Let $A$ be a reduced, noetherian ring and let $M \subseteq \operatorname{Frac}(A)$ be a finitely generated $A$-module (for which then some regular $g \in A$ exists such that $gM \subseteq A$). Further, assume that $M_P \cong A_P$ for every minimal prime ideal $P$ of $A$.
Is it possible that $M$ contains no regular element of $A$?
I would like to see an example or an argument that this is not possible.
The assumption at the minimal primes implies that $M$ is not contained in one of the minimal primes. But is it still possible that $M$ is contained in the union of the minimal primes (which is the set of non-regular elements of $A$)?
Note I'm assuming your ring has identity in what follows, I haven't thought about what happens otherwise.
Let $\{\mathfrak{p}_\alpha\}$ be the set of minimal primes of $R$. Since $R$ is Noetherian, there are finitely many minimal primes.
Let $S$ be the complement of the union of the minimal primes. $S$ is a (saturated) multiplicative set and we can localize at it. Moreover when $R$ is reduced, $S$ is precisely the set of regular elements of $R$.
Consider that when $A$ has finitely many minimal primes, we have
Lemma: $A_S \cong \prod_{i=1}^n A_{\mathfrak{p}_i}$ canonically.
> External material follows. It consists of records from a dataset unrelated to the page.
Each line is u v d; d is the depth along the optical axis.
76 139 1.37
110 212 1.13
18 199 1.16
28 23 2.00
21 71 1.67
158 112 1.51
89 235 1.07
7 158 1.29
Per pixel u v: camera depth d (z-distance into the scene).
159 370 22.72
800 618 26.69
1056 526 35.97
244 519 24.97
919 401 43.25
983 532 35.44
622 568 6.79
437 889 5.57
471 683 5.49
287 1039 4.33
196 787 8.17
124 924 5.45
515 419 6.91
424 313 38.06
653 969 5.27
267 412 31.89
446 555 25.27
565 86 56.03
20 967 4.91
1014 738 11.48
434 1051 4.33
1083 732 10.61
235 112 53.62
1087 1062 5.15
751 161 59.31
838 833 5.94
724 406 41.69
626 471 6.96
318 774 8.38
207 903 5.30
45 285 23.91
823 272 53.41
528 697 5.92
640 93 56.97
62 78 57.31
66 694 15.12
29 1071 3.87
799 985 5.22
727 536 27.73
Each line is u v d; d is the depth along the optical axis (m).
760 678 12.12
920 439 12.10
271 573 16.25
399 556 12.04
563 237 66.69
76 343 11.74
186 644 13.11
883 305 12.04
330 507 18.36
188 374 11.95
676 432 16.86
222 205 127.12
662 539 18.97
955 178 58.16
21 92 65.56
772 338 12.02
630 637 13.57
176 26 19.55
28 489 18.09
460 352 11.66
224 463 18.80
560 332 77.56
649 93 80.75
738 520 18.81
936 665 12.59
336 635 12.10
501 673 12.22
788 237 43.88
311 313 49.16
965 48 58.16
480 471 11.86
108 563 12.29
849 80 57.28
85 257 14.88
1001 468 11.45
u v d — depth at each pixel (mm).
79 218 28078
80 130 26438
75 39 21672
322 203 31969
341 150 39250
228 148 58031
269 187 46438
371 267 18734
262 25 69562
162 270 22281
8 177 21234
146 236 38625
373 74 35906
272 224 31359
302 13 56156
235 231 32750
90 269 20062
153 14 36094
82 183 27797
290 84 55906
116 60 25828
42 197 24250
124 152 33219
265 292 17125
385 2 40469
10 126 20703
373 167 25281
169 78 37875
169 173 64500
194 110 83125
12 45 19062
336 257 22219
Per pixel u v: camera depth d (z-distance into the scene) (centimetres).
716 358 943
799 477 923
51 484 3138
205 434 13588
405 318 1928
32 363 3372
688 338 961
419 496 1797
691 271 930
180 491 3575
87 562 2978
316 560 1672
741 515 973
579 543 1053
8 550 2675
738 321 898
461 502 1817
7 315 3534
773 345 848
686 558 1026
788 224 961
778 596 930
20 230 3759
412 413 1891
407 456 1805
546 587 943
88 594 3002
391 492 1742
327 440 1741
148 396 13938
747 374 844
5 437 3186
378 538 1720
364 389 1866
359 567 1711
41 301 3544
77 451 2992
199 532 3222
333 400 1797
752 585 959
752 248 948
See this MSE question for discussion.
We are assuming that $M$ is fractional with $gM \subset A$, so the above isomorphism and our assumptions about $M_{\mathfrak{p}_i} \cong A_{\mathfrak{p}_i}$
induce a nice pair of isomorphisms
$$gFrac(A) \cong \prod_{i = 1}^{n} (gA)_{\mathfrak{p}_i} \cong \prod_{i = 1}^{n}(gM)_{\mathfrak{p}_i}$$
Look at numerators in the image of any regular element of $gFrac(A)$ in $\prod_{i = 1}^{n}(gM)_{\mathfrak{p}_i}$ (which is regular).